I could see in Ben’s face that he was finally getting that Mikey didn’t regret anything that came with being with him. I looked around for Justin, and Ben tilted his head at the bar. Justin was standing with Daphne and Molly as a guy felt him up. I got up to kill the toucher, only to hear the guy saying he wanted to have a baby too. Justin smiled, looking down at the bump he’d been bitching about, then smiled at me when I walked over.

 

“So, other than carting the rest around to get their party on, my night was spent being felt up,” Justin joked.

 

“And being hit on. It’s like some big turn on to guys,” Daphne said, giggling.

 

“Please, Justin just has to turn on the innocent look and they all flock around him. I tried, but all it got me was a bunch of losers thinking they needed to be my daddy,” Molly said, laughing at Justin’s look of horror that his baby sister might not be so innocent.

 

“Relax, the only good thing having Dad around was him running off anyone who might interest me,” She told us.

 

Which only said Craig was waiting until Molly could be of use by staying innocent.

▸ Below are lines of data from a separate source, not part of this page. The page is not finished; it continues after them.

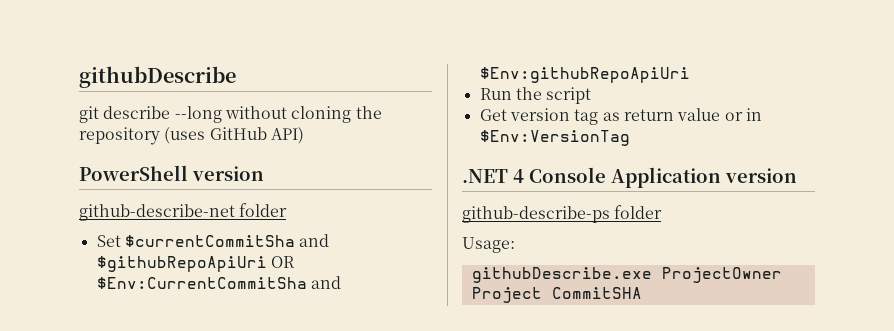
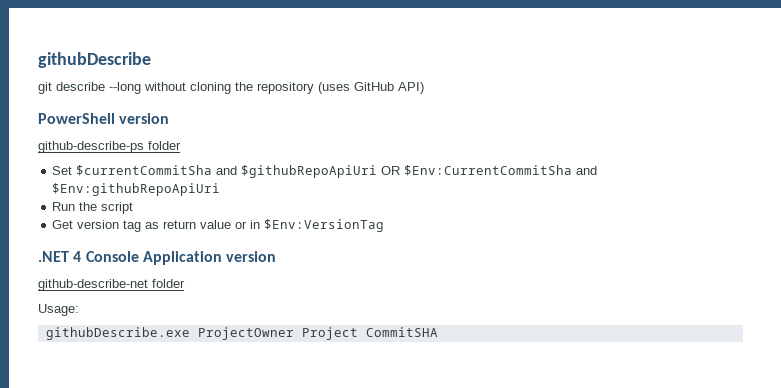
[79,204,235,221] github-describe-net -> [38,141,144,153] github-describe-ps
[462,206,610,223] github-describe-ps -> [38,279,148,291] github-describe-net

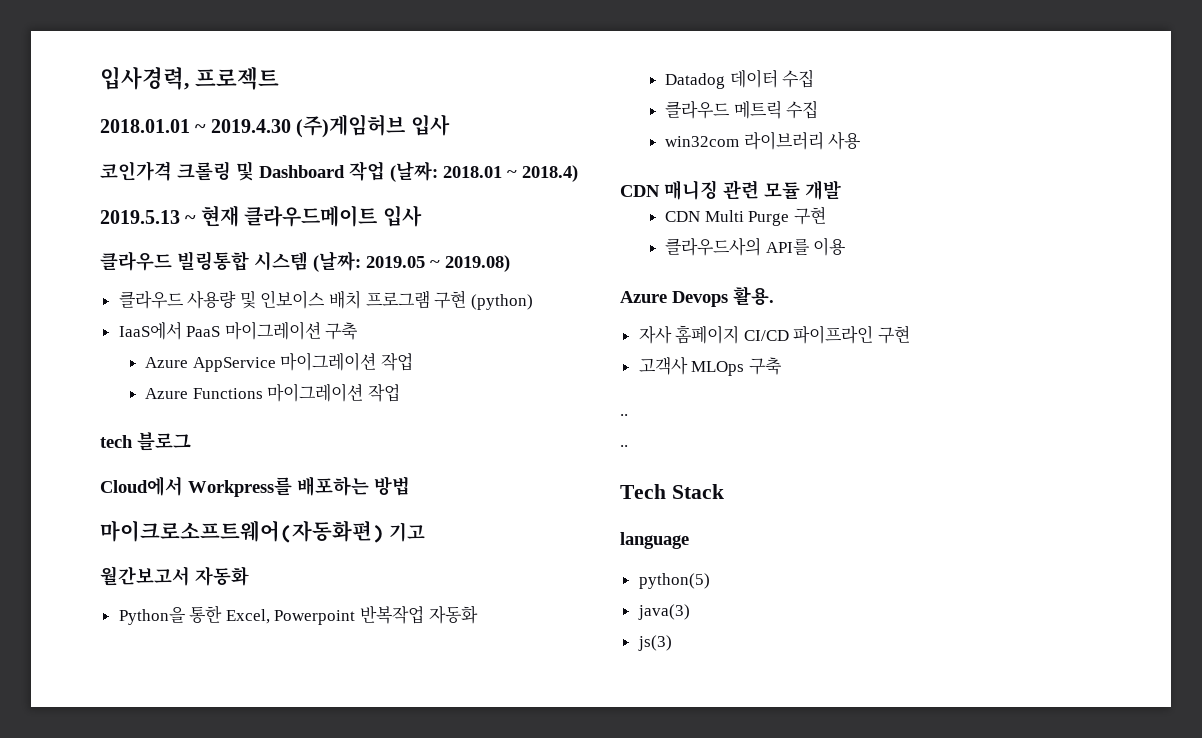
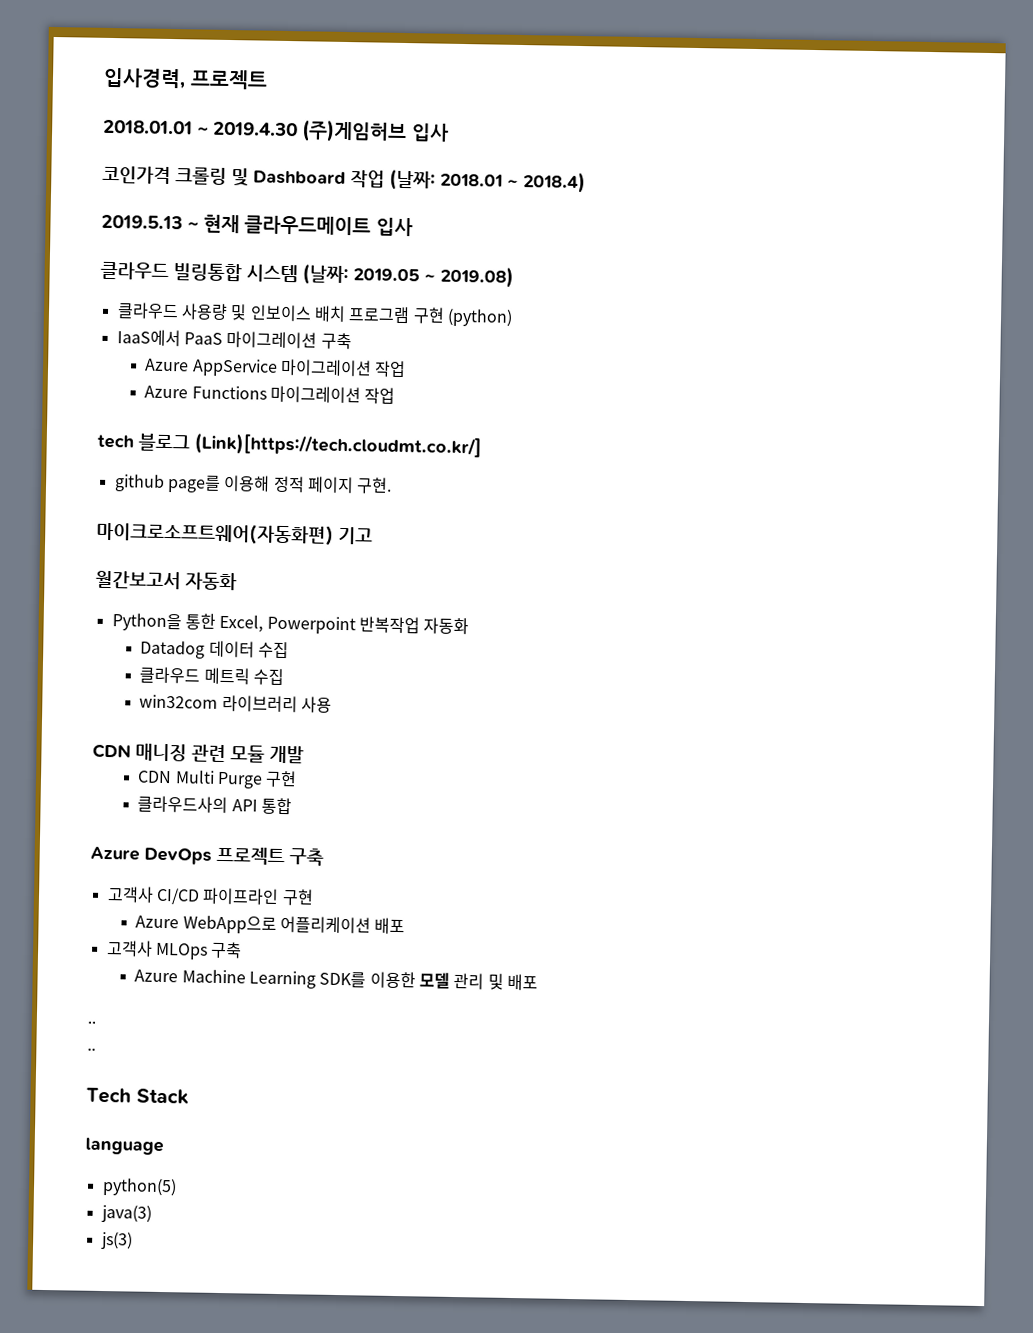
[100,476,410,497] // Cloud에서 Workpress를 배포하는 방법 -> [194,432,482,459] [113,474,393,494] (Link)[https://tech.cloudmt.co.kr/] // github page를 이용해 정적 페이지 구현.
[765,237,847,256] [620,286,774,307] [638,325,740,344] API를 이용 // Azure Devops 활용. // 자사 홈페이지 -> [231,797,293,815] [90,846,324,866] [106,886,154,903] API 통합 // Azure DevOps 프로젝트 구축 // 고객사
(911, 334) none -> [135,915,406,935] // Azure WebApp으로 어플리케이션 배포
(782, 366) none -> [134,969,538,991] // Azure Machine Learning SDK를 이용한 모델 관리 및 배포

Which we could deal with some other time. I kissed Justin, to keep him from likely flying to kill Craig. Justin’s hands were all over me, and he whispered we should leave.

 

“Oh no you don’t, he can wait. You have the rest of your life to screw like bunnies,” Daphne said, loud enough that the whole bar could hear her.

 

“I invited Lawrence to come. In fact, he’s likely checking in to the hotel right now,” I told her. 

 

“Sorry Justin, naked time,” Daphne said, running in the wrong direction for the door.

 

“I’ll just make sure she finds her way to naked time,” Molly said, taking off after Daphne.

 

“So Mr Kinney, what shall we do?” Justin asked, smirking when he felt proof of what I wanted to do.

 

Justin and I both turned to watch the horror of karaoke and the fact that Ben’s voice was as bad as Mikey’s. I’m sure if the singer of ‘Lifehouse’ ever heard Ben’s version of ‘I’m falling even more’, they would be ready to cry. The only thing that saved it for me was when Justin sang along with him, while looking at me.